- [INSTRUCTIONS FOR THE TASK] I'd like the full listing transcribed exactly, with no images included.

- [RECORDS FOR THE EXERCISE]
---

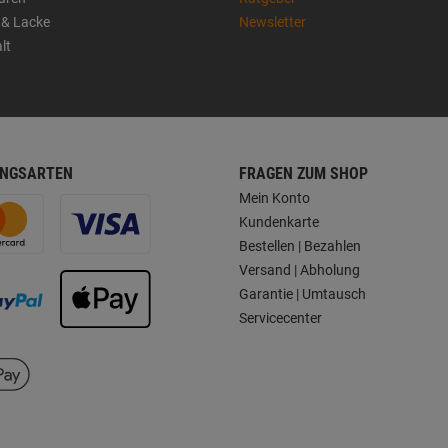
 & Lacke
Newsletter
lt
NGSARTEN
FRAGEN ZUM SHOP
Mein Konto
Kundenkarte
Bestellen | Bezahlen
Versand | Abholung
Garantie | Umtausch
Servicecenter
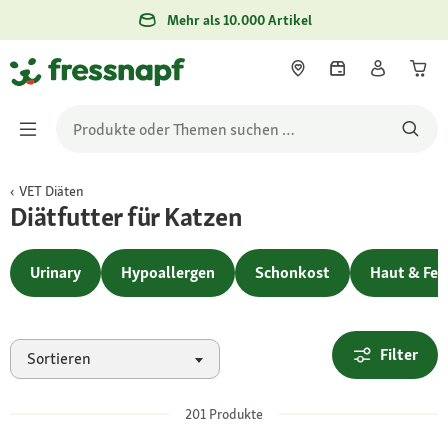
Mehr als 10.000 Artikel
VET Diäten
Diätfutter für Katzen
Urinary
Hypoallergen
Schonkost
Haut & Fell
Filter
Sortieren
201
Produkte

---

- [WRITTEN RESPONSE]
 & Lacke
Newsletter
lt
NGSARTEN
FRAGEN ZUM SHOP
Mein Konto
Kundenkarte
Bestellen | Bezahlen
Versand | Abholung
Garantie | Umtausch
Servicecenter
Mehr als 10.000 Artikel
VET Diäten
Diätfutter für Katzen
Urinary
Hypoallergen
Schonkost
Haut & Fell
Filter
Sortieren
201
Produkte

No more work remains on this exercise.